**Source data**.
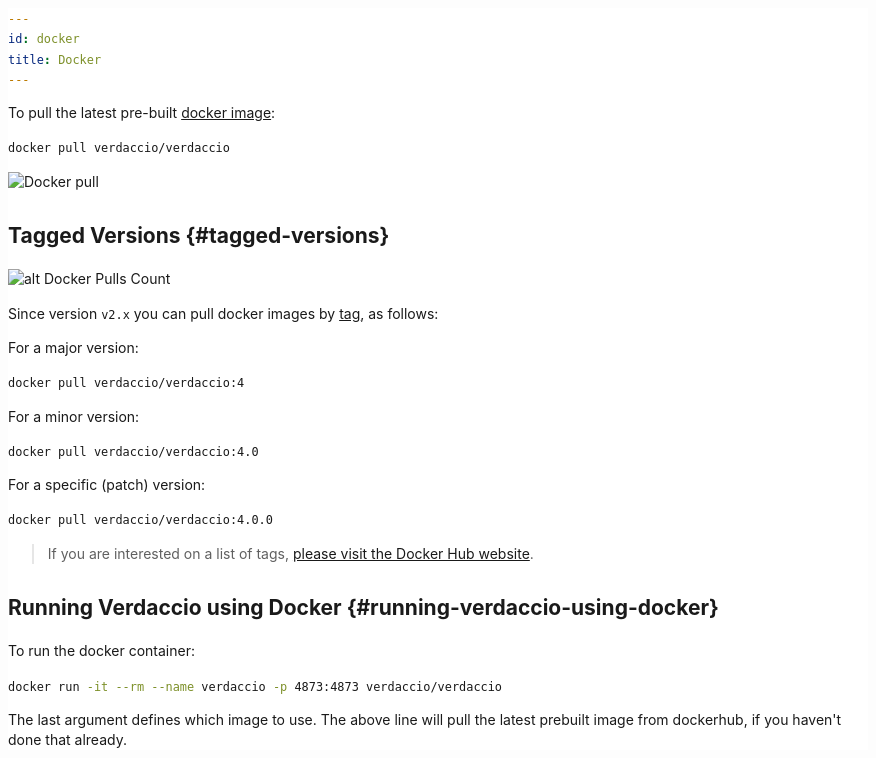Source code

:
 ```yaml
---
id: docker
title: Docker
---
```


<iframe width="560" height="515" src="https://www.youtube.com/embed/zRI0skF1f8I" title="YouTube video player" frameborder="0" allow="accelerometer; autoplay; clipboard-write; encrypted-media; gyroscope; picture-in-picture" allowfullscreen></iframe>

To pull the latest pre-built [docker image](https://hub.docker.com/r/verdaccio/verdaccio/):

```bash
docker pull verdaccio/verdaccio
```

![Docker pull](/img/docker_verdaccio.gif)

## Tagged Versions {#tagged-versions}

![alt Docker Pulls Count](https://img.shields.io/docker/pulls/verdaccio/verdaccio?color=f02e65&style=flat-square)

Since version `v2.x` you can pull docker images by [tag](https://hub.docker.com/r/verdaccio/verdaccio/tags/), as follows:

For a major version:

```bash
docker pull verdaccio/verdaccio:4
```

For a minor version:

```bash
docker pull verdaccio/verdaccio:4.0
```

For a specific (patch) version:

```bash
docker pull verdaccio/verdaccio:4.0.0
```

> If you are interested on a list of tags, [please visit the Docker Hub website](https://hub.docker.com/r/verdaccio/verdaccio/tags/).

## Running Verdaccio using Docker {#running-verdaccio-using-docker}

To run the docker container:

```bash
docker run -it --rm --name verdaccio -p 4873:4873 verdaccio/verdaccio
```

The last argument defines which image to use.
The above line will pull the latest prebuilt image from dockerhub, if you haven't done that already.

**What needs to be done**. Only one number is wanted: how many lines of the data above include the word "latest".

**Problem solution**. 2